Gallup regularly polls Americans on the issue and has consistently found that a majority oppose allowing students to attend a private school at public expense; in this year’s poll, that opposition hit 70 percent, the highest it’s been since 1993.

Still, many politicians see it as a winning issue.

When the Justice Department filed suit to halt the voucher distribution in parts of Louisiana, on the grounds that moving students to private schools might undercut court-ordered desegregation plans, Jindal made a TV ad blasting the “know-it-alls in Washington” for presuming to usurp parental choice. The tagline: “Louisiana parents know best.”

But in Louisiana and other states with voucher programs, parents often have few resources to help them make informed decisions.

Many states don’t require voucher students to take the same tests as students in public schools, so it’s impossible to compare academic results. Louisiana does require testing. But to protect children’s privacy, the state does not make the scores public if there are fewer than 40 voucher students in tested grades. (The same rule applies to public schools.) This spring’s scores were released for just 20 out of 117 private schools in the voucher programs.

The state also requires audits of private schools. Yet at nearly every private school scrutinized this year, auditors reported that they could not tell how state money was being spent, or whether it was supporting student education. One school didn’t even have a bookkeeping system. The state is now requiring private schools to keep track of voucher money separately.

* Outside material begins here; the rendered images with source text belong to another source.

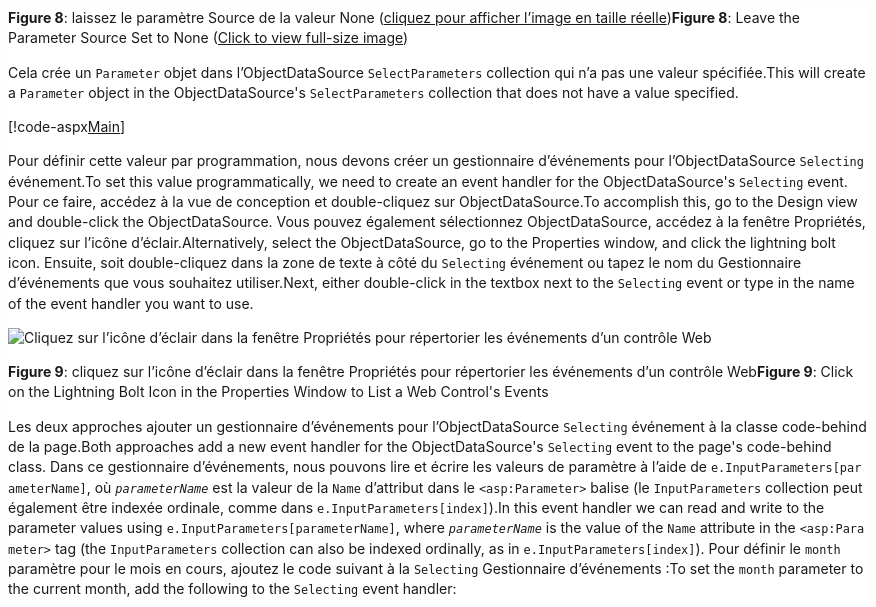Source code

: <span data-ttu-id="98faa-159">**Figure 8**: laissez le paramètre Source de la valeur None ([cliquez pour afficher l’image en taille réelle](programmatically-setting-the-objectdatasource-s-parameter-values-cs/_static/image24.png))</span><span class="sxs-lookup"><span data-stu-id="98faa-159">**Figure 8**: Leave the Parameter Source Set to None ([Click to view full-size image](programmatically-setting-the-objectdatasource-s-parameter-values-cs/_static/image24.png))</span></span>


<span data-ttu-id="98faa-160">Cela crée un `Parameter` objet dans l’ObjectDataSource `SelectParameters` collection qui n’a pas une valeur spécifiée.</span><span class="sxs-lookup"><span data-stu-id="98faa-160">This will create a `Parameter` object in the ObjectDataSource's `SelectParameters` collection that does not have a value specified.</span></span>


[!code-aspx[Main](programmatically-setting-the-objectdatasource-s-parameter-values-cs/samples/sample2.aspx)]

<span data-ttu-id="98faa-161">Pour définir cette valeur par programmation, nous devons créer un gestionnaire d’événements pour l’ObjectDataSource `Selecting` événement.</span><span class="sxs-lookup"><span data-stu-id="98faa-161">To set this value programmatically, we need to create an event handler for the ObjectDataSource's `Selecting` event.</span></span> <span data-ttu-id="98faa-162">Pour ce faire, accédez à la vue de conception et double-cliquez sur ObjectDataSource.</span><span class="sxs-lookup"><span data-stu-id="98faa-162">To accomplish this, go to the Design view and double-click the ObjectDataSource.</span></span> <span data-ttu-id="98faa-163">Vous pouvez également sélectionnez ObjectDataSource, accédez à la fenêtre Propriétés, cliquez sur l’icône d’éclair.</span><span class="sxs-lookup"><span data-stu-id="98faa-163">Alternatively, select the ObjectDataSource, go to the Properties window, and click the lightning bolt icon.</span></span> <span data-ttu-id="98faa-164">Ensuite, soit double-cliquez dans la zone de texte à côté du `Selecting` événement ou tapez le nom du Gestionnaire d’événements que vous souhaitez utiliser.</span><span class="sxs-lookup"><span data-stu-id="98faa-164">Next, either double-click in the textbox next to the `Selecting` event or type in the name of the event handler you want to use.</span></span>


![Cliquez sur l’icône d’éclair dans la fenêtre Propriétés pour répertorier les événements d’un contrôle Web](programmatically-setting-the-objectdatasource-s-parameter-values-cs/_static/image25.png)

<span data-ttu-id="98faa-166">**Figure 9**: cliquez sur l’icône d’éclair dans la fenêtre Propriétés pour répertorier les événements d’un contrôle Web</span><span class="sxs-lookup"><span data-stu-id="98faa-166">**Figure 9**: Click on the Lightning Bolt Icon in the Properties Window to List a Web Control's Events</span></span>


<span data-ttu-id="98faa-167">Les deux approches ajouter un gestionnaire d’événements pour l’ObjectDataSource `Selecting` événement à la classe code-behind de la page.</span><span class="sxs-lookup"><span data-stu-id="98faa-167">Both approaches add a new event handler for the ObjectDataSource's `Selecting` event to the page's code-behind class.</span></span> <span data-ttu-id="98faa-168">Dans ce gestionnaire d’événements, nous pouvons lire et écrire les valeurs de paramètre à l’aide de `e.InputParameters[parameterName]`, où  *`parameterName`*  est la valeur de la `Name` d’attribut dans le `<asp:Parameter>` balise (le `InputParameters` collection peut également être indexée ordinale, comme dans `e.InputParameters[index]`).</span><span class="sxs-lookup"><span data-stu-id="98faa-168">In this event handler we can read and write to the parameter values using `e.InputParameters[parameterName]`, where *`parameterName`* is the value of the `Name` attribute in the `<asp:Parameter>` tag (the `InputParameters` collection can also be indexed ordinally, as in `e.InputParameters[index]`).</span></span> <span data-ttu-id="98faa-169">Pour définir le `month` paramètre pour le mois en cours, ajoutez le code suivant à la `Selecting` Gestionnaire d’événements :</span><span class="sxs-lookup"><span data-stu-id="98faa-169">To set the `month` parameter to the current month, add the following to the `Selecting` event handler:</span></span>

Voucher advocates in Louisiana point to a 93 percent satisfaction rate among participating parents as proof that the program is working well despite hitches like low test scores and inconclusive audits.
Yet when parents say they’re pleased with their local public schools — even those with poor test scores — officials on up to Education Secretary Arne Duncan often dismiss the satisfaction rate as meaningless.“That’s called cognitive dissonance,” Duncan said, explaining that parents often don’t want to admit their kids are getting a poor education, so they view their neighborhood schools through rose-colored glasses.

The same phenomenon could well be at work when parents rate their kids’ voucher schools highly, said Claire Smrekar, an associate professor of public policy and education at Vanderbilt University. She has studied school choice extensively and says most parents rarely consider academic quality when picking a school. They’re far more likely, she said, to choose a school based on its location or a perception that it enforces strict discipline.

New Orleans resident Alicia Bordere can relate. Her 7-year-old daughter got a voucher in kindergarten and has been using it ever since to attend a private Christian school. Its test results have consistently been so awful that the state will no longer let it take in new voucher students. But Bordere has chosen to stay, as long as the state will pay the tuition. She likes the school’s Bible study. She believes her daughter is safe there. And she refuses to accept that the rock-bottom test scores signal academic weakness.

“Overall,” Bordere said, “it’s a good school.”